Tímido, e, em tom respeitoso, finalmente, respondeu o vagalume :
- Que posso eu fazer contra ti ? sou um mísero pirilampo!
E, olhando-o, diretamente, mais uma vez disse-lhe a onça :
- Ensina-me o segredo do seu brilho e lhe darei proteção. Dar-lhe-ei a minha vida, se necessário for!
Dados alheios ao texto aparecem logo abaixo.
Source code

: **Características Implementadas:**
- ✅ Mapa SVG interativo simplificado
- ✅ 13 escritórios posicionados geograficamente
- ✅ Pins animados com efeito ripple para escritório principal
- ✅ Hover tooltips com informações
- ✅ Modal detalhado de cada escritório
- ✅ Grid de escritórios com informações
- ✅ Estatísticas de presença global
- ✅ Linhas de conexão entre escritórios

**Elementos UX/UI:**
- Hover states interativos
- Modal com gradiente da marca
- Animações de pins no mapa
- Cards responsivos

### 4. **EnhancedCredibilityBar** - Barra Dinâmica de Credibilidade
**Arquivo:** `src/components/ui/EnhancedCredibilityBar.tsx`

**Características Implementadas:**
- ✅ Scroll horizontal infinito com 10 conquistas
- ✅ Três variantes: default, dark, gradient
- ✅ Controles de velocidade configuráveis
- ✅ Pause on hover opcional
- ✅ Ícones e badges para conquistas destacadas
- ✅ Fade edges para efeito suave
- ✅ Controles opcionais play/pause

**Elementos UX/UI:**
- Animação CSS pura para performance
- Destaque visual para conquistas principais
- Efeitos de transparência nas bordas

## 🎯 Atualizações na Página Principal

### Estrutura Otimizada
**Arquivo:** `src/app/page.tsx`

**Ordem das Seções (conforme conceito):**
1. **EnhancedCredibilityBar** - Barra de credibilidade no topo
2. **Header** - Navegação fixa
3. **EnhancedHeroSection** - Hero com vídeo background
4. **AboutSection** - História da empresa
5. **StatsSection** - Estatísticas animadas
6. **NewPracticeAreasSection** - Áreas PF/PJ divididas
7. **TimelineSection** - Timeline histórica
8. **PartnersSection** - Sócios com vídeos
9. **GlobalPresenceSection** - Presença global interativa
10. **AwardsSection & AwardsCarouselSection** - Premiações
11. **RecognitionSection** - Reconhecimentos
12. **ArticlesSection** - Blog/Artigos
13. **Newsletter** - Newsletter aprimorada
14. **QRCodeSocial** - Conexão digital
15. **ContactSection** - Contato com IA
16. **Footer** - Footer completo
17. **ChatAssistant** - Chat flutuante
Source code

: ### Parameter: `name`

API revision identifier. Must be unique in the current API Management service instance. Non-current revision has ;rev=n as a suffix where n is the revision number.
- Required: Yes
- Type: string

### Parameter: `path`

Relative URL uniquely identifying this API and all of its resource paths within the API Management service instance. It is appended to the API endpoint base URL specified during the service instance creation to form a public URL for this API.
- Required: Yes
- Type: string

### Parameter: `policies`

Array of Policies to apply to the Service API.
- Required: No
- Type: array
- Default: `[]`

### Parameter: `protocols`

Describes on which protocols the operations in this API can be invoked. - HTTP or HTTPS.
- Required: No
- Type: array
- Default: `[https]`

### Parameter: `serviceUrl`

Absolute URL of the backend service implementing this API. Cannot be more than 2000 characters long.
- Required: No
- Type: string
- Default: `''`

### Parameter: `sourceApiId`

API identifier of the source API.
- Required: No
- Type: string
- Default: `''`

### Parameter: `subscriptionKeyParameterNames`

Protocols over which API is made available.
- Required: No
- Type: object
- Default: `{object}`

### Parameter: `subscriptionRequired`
Surpreso, pensou o vagalume:
“De onde saiu essa”. mas, antes que a onça ouvisse os seus pensamentos ou percebesse qualquer malícia na sua expressão; disfarçou e, prepotente, exibiu suas asas, e, em voo, rápido, se chegou, reafirmando, assim, com sua postura, a condição de macho; e, já, bem próximo, disse fogoso, o pirilampo:
- Eu também luto pela sobrevivência, tenho outras armas, mas, ao final, a luta é a mesma para todos, tenho que sobreviver...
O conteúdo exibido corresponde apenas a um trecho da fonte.